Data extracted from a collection
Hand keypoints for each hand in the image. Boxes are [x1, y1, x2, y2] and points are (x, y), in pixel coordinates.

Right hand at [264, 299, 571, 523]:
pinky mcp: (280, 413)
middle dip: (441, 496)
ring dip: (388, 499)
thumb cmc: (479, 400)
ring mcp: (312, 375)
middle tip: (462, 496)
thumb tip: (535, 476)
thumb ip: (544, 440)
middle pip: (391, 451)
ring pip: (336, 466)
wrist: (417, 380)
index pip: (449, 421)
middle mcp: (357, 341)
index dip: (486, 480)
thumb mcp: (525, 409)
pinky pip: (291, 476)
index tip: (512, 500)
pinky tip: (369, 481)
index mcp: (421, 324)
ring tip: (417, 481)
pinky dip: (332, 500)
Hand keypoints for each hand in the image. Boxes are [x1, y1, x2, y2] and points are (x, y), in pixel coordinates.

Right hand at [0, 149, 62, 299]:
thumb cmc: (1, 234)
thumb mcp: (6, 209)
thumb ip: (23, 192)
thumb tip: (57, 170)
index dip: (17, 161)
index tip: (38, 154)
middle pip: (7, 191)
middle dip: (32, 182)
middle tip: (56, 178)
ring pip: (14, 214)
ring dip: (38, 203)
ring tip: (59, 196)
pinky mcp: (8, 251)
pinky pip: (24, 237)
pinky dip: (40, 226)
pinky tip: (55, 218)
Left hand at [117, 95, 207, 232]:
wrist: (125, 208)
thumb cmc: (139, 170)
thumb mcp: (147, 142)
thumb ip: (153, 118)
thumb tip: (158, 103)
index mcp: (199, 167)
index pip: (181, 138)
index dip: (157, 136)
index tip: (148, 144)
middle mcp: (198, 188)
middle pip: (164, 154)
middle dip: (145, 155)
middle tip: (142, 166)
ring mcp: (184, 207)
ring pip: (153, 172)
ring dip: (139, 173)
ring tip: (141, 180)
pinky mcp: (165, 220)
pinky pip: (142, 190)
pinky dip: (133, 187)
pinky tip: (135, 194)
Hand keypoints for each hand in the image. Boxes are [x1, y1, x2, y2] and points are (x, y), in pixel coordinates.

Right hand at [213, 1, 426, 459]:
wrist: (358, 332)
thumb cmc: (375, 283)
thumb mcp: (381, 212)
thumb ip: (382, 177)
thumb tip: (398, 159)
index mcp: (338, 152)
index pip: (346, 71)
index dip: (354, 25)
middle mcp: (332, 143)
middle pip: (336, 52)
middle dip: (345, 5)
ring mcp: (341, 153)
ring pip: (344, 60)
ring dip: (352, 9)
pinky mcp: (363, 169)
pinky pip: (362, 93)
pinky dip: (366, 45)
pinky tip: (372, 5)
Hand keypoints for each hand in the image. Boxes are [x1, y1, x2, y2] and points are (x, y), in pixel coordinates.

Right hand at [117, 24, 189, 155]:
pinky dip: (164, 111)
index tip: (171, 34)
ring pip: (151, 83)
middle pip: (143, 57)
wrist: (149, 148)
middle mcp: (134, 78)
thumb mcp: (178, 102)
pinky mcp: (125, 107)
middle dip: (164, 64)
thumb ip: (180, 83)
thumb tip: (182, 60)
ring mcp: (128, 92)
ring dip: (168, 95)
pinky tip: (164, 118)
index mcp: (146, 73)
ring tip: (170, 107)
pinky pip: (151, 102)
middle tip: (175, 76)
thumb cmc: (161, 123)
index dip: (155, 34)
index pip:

ABOUT THIS TASK> Scan the entries above. Copy each line that has the string "Right".

SOLUTION FOR THIS PROBLEM>
Right hand at [264, 299, 571, 523]:
Right hand at [0, 149, 62, 299]:
Right hand at [213, 1, 426, 459]:
Right hand at [117, 24, 189, 155]:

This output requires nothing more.